“Your pardon,” said I, “but my imagination is quick, and your horrible story well-nigh made me ill.”
He took this as a mighty compliment, and smoothed down forthwith.
“Ay, ay,” said he, “some stomachs are squeamish, but I thought you one of the stout ones. This fourth fellow, say you? Marry, by the build of him he might be a brother of yours, for his feet dangled a foot nearer the ground than the others; and when it came to—”
“Was he dark or fair?” I asked hurriedly, frightened lest he should turn again to his horrible relation.
“Why, he had a shock of hair as like straw for colour as anything I saw. I tell you no man knew his name. Some said he was a Highlander. And he looked it, though I never saw one. But a wilder, more bold-face, shameless villain I ne’er set eyes on. Ay, and he kept it up to the end, too; after the hanging and when they—”
“Have done!” cried I, angrily, “no more of that. But tell me one last thing. Said he anything, before he died?”
“Never a word. But there was a curl on his lip as if it were we who had the rope round our necks and not he; and when the chaplain came to exhort him, he swung round on his heel and pulls me out his papist crucifix and kisses it before all the people. What think you of that for a stubborn dog? The others died with their tails betwixt their legs, I tell you; but this notable ruffler, from the moment he swung aloft to the moment—”

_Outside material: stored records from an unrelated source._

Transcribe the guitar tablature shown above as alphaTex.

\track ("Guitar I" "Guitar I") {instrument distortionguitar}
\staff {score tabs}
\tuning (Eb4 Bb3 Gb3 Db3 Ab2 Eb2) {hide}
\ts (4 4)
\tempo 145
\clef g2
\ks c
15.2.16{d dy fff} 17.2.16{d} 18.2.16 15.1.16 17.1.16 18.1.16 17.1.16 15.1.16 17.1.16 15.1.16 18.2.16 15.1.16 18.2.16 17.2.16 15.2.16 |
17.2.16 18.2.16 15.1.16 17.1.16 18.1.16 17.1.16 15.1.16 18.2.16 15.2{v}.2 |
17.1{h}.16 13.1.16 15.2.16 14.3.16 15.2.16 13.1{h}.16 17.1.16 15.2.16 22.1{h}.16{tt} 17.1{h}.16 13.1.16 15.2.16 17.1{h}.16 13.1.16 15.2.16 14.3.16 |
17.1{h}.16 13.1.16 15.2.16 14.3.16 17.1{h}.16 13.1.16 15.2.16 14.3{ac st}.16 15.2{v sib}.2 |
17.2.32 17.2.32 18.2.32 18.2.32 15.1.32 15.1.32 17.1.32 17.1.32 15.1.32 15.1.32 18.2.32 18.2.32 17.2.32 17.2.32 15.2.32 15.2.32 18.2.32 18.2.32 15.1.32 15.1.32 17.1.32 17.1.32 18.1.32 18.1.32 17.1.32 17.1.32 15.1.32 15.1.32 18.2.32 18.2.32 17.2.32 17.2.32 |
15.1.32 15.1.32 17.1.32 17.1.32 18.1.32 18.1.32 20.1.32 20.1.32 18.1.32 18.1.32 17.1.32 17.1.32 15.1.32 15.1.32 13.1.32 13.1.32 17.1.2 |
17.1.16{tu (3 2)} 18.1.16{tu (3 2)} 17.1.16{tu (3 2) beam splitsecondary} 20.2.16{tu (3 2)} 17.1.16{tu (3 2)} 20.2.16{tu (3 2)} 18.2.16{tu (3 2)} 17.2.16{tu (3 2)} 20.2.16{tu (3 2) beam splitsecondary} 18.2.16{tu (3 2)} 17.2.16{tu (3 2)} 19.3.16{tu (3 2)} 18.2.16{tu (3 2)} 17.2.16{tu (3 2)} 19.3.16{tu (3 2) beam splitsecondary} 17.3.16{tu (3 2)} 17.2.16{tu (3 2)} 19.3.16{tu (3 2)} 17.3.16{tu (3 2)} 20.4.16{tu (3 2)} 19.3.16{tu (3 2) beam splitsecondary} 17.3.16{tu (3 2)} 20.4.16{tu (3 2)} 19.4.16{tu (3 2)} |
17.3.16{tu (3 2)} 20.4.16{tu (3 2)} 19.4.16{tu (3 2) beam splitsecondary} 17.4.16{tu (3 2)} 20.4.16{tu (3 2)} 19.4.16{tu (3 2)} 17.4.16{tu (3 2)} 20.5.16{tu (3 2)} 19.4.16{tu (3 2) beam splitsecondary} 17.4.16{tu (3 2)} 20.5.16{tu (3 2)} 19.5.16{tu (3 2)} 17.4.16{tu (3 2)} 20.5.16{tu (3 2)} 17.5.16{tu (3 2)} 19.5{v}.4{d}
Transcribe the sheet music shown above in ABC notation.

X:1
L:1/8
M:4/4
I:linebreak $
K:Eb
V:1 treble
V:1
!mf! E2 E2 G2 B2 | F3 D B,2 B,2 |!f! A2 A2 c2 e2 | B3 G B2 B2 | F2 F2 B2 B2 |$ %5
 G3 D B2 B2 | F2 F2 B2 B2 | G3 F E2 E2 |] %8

I could stand him no more, and left him telling his horrible story to the church steeple; while I crawled back, scarce daring to think, to my master’s house, I told this news neither to Jeannette nor the maiden. For it might be false, as former panics had been. And if it were not false, what good could it do to break that gentle heart a day sooner than Heaven ordained?
So the year ended miserably, in doubt and gloomy foreboding; and Jeannette and I, as we looked at the maiden’s white cheek and suffering brow, dare scarcely claim as our own the happiness which came of the love that grew daily betwixt us.
Now, I grieve to say that early in the new year, my master, who had of late seemed docile and obedient to the orders of the worshipful the Stationers’ Company, fell once more into his evil practices of secret printing. I know not how or why it was, but more than once he was absent visiting the minister at Kingston; and once, that same Welshman, Master Penry, whom I had met in Oxford, came to our house and had a long conference there, and left behind him certain papers which my master carefully locked away.